• **Text under study**
# # # #

2.3 Privilege Management Infrastructures
2.3.4 Grid Security Infrastructure
The Grid Security Infrastructure (GSI) [37] is the security framework underpinning the Globus Toolkit middleware [59] and provides various security functionality to support Grids. The current incarnation of the Globus middleware is based on Web Services technologies. GSI is the most commonly used security infrastructure on the Grid. It contains four primary functions: authentication, authorisation, delegation and message protection.
As shown in Figure 2.6 Authentication is performed using X.509 digital certificates or user- name/password pairs as credentials. X.509 credentials allow for the use of advanced security features such as delegation, confidentiality and data integrity. The username and password option does not support such features. However, through other solutions such as MyProxy [65], username and passwords can be used to access MyProxy repositories to create short lived proxy (X.509) certificates.

# # # #

[Saved data entries]
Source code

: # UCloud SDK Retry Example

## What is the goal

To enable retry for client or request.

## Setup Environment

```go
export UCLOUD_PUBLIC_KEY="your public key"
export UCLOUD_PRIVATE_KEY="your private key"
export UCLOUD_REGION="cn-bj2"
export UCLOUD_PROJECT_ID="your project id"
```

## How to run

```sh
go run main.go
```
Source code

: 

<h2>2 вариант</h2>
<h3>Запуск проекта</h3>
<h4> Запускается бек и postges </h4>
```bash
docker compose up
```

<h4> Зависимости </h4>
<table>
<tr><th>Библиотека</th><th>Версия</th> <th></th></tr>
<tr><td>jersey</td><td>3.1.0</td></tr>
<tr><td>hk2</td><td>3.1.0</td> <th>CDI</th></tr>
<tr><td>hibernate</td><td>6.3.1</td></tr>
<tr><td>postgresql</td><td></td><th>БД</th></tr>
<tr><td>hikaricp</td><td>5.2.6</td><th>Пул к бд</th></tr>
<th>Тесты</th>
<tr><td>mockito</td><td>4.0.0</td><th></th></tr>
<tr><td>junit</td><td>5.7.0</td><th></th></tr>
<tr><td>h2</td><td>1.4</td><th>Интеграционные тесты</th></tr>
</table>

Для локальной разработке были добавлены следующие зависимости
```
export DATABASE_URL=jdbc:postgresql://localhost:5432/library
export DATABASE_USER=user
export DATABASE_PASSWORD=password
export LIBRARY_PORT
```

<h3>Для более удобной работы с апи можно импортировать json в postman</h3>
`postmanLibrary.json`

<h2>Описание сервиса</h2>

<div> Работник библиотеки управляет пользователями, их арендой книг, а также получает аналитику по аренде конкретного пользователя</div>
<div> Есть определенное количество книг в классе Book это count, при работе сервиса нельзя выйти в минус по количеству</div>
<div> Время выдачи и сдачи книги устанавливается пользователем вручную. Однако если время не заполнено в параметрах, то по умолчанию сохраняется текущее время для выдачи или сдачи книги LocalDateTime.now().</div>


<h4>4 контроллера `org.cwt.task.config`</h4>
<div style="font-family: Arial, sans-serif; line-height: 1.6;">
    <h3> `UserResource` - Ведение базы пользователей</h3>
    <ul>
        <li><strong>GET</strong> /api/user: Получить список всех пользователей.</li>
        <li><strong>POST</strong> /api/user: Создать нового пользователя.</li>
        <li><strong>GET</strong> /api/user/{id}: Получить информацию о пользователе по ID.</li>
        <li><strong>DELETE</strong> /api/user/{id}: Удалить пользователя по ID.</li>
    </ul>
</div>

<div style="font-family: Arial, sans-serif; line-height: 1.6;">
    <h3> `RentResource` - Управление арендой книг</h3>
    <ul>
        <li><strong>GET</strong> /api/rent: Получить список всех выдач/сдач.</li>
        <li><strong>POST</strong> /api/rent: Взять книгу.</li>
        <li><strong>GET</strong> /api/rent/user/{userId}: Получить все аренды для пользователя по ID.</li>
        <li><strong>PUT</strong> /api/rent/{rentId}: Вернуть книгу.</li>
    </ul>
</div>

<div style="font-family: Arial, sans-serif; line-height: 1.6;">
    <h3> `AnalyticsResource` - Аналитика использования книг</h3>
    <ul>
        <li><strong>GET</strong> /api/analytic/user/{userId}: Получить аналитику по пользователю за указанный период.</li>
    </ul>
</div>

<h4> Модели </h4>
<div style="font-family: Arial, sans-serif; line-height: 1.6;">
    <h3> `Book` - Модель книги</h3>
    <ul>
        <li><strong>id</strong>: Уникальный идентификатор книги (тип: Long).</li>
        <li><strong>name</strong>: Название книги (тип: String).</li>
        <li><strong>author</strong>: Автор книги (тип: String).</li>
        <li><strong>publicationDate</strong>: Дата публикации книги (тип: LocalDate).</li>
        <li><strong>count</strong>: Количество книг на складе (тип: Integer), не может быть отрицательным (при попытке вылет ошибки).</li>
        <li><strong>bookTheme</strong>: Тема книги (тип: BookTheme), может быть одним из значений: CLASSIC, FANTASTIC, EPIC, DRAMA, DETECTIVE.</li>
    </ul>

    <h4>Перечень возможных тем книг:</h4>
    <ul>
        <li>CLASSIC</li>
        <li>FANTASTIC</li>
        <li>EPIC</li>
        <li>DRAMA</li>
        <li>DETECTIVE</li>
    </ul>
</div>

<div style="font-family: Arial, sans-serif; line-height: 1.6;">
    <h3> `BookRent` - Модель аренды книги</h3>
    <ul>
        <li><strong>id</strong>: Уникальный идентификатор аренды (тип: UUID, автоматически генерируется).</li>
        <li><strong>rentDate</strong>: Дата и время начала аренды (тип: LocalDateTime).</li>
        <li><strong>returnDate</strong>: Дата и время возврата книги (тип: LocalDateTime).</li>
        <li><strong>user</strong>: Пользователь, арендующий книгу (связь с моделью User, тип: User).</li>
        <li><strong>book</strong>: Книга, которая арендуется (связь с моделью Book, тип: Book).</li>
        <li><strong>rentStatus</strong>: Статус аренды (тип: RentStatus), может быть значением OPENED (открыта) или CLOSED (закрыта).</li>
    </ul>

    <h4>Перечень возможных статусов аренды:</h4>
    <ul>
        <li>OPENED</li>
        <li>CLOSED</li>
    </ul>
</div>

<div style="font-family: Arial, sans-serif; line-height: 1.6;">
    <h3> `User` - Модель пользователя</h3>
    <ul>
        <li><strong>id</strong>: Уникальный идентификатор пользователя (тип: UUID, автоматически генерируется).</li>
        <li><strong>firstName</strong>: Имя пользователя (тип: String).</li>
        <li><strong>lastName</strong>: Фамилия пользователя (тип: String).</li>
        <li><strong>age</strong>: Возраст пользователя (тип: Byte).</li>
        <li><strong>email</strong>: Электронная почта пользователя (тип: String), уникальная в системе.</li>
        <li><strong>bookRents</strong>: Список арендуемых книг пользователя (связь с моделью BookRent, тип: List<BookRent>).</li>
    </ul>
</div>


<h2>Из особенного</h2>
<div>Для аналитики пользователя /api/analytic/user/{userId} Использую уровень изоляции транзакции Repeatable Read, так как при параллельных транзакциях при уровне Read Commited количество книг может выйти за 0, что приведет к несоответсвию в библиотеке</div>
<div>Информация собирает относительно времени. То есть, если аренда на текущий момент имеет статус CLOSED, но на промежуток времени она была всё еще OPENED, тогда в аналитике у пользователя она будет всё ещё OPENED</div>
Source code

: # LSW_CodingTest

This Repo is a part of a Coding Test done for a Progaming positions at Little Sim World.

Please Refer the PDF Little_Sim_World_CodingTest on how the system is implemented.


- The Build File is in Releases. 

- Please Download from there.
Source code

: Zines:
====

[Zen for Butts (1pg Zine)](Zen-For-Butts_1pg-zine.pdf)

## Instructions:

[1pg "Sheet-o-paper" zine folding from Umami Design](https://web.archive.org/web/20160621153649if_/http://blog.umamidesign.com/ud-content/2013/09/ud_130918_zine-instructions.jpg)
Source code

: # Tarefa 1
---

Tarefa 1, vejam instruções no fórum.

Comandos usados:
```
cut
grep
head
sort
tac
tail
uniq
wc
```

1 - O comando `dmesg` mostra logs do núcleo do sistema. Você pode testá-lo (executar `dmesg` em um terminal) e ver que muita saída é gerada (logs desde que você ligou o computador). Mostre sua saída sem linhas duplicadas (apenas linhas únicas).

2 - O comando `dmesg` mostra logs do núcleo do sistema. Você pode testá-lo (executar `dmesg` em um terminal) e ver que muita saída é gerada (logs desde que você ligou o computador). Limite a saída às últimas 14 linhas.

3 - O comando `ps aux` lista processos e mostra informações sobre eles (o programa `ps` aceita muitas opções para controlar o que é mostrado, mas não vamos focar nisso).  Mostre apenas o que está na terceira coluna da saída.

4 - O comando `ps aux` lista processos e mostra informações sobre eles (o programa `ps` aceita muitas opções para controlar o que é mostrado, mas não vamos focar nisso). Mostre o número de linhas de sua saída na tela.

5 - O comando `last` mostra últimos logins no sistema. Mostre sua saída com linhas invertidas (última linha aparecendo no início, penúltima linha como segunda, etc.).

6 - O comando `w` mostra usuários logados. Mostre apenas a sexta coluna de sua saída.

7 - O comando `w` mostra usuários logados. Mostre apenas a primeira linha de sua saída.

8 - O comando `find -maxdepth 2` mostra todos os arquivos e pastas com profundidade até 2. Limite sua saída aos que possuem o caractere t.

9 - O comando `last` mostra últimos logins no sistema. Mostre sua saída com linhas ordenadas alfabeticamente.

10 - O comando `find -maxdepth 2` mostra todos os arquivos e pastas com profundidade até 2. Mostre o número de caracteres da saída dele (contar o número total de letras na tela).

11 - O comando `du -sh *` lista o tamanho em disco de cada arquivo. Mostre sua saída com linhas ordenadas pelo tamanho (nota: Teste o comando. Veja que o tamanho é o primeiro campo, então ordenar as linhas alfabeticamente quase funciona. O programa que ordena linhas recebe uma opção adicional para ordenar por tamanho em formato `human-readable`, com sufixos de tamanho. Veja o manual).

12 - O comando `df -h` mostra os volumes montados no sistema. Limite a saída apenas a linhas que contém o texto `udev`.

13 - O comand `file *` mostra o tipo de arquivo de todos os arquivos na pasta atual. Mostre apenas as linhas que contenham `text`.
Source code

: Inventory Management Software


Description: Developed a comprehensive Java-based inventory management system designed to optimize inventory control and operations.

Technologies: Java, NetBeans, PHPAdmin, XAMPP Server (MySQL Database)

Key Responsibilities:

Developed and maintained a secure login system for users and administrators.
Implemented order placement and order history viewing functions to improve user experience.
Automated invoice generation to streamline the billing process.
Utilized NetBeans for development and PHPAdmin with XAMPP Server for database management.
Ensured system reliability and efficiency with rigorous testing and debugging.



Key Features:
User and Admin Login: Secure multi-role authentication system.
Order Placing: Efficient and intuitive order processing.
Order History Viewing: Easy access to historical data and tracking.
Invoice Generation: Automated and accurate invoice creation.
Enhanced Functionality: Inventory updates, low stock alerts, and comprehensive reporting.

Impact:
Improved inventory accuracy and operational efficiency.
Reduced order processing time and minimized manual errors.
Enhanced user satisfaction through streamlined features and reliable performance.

# # # #

• **Task statement**
Copy the entire passage on the Grid Security Infrastructure above, word for word.

• **Exercise solution**
2.3 Privilege Management Infrastructures
2.3.4 Grid Security Infrastructure
The Grid Security Infrastructure (GSI) [37] is the security framework underpinning the Globus Toolkit middleware [59] and provides various security functionality to support Grids. The current incarnation of the Globus middleware is based on Web Services technologies. GSI is the most commonly used security infrastructure on the Grid. It contains four primary functions: authentication, authorisation, delegation and message protection.
As shown in Figure 2.6 Authentication is performed using X.509 digital certificates or user- name/password pairs as credentials. X.509 credentials allow for the use of advanced security features such as delegation, confidentiality and data integrity. The username and password option does not support such features. However, through other solutions such as MyProxy [65], username and passwords can be used to access MyProxy repositories to create short lived proxy (X.509) certificates.